INSTRUCTIONS TO FOLLOW:
Reproduce the listing below as it stands. Leave out each image.

TASK INPUTS:
--*--

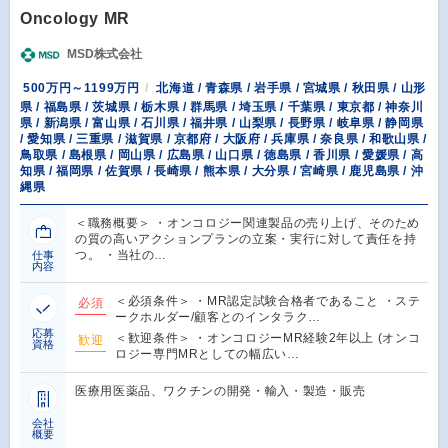
Oncology MR
MSD株式会社
500万円～1199万円
北海道 / 青森県 / 岩手県 / 宮城県 / 秋田県 / 山形
県 / 福島県 / 茨城県 / 栃木県 / 群馬県 / 埼玉県 / 千葉県 / 東京都 / 神奈川
県 / 新潟県 / 富山県 / 石川県 / 福井県 / 山梨県 / 長野県 / 岐阜県 / 静岡県
/ 愛知県 / 三重県 / 滋賀県 / 京都府 / 大阪府 / 兵庫県 / 奈良県 / 和歌山県 /
鳥取県 / 島根県 / 岡山県 / 広島県 / 山口県 / 徳島県 / 香川県 / 愛媛県 / 高
知県 / 福岡県 / 佐賀県 / 長崎県 / 熊本県 / 大分県 / 宮崎県 / 鹿児島県 / 沖
縄県
＜職務概要＞ ・オンコロジー関連製品の売り上げ、そのため
の質の高いアクションプランの立案・実行に対して責任を持
つ。 ・当社の…
仕事
内容
＜必須条件＞ ・MR認定試験合格者であること ・ステ
必須
ークホルダー/顧客とのインタラク…
応募
＜歓迎条件＞ ・オンコロジーMR経験2年以上 (オンコ
歓迎
資格
ロジー専門MRとしての幅広い…
医療用医薬品、ワクチンの開発・輸入・製造・販売
会社
概要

--*--

EXPECTED ANSWER:
Oncology MR
MSD株式会社
500万円～1199万円
北海道 / 青森県 / 岩手県 / 宮城県 / 秋田県 / 山形
県 / 福島県 / 茨城県 / 栃木県 / 群馬県 / 埼玉県 / 千葉県 / 東京都 / 神奈川
県 / 新潟県 / 富山県 / 石川県 / 福井県 / 山梨県 / 長野県 / 岐阜県 / 静岡県
/ 愛知県 / 三重県 / 滋賀県 / 京都府 / 大阪府 / 兵庫県 / 奈良県 / 和歌山県 /
鳥取県 / 島根県 / 岡山県 / 広島県 / 山口県 / 徳島県 / 香川県 / 愛媛県 / 高
知県 / 福岡県 / 佐賀県 / 長崎県 / 熊本県 / 大分県 / 宮崎県 / 鹿児島県 / 沖
縄県
＜職務概要＞ ・オンコロジー関連製品の売り上げ、そのため
の質の高いアクションプランの立案・実行に対して責任を持
つ。 ・当社の…
仕事
内容
＜必須条件＞ ・MR認定試験合格者であること ・ステ
必須
ークホルダー/顧客とのインタラク…
応募
＜歓迎条件＞ ・オンコロジーMR経験2年以上 (オンコ
歓迎
資格
ロジー専門MRとしての幅広い…
医療用医薬品、ワクチンの開発・輸入・製造・販売
会社
概要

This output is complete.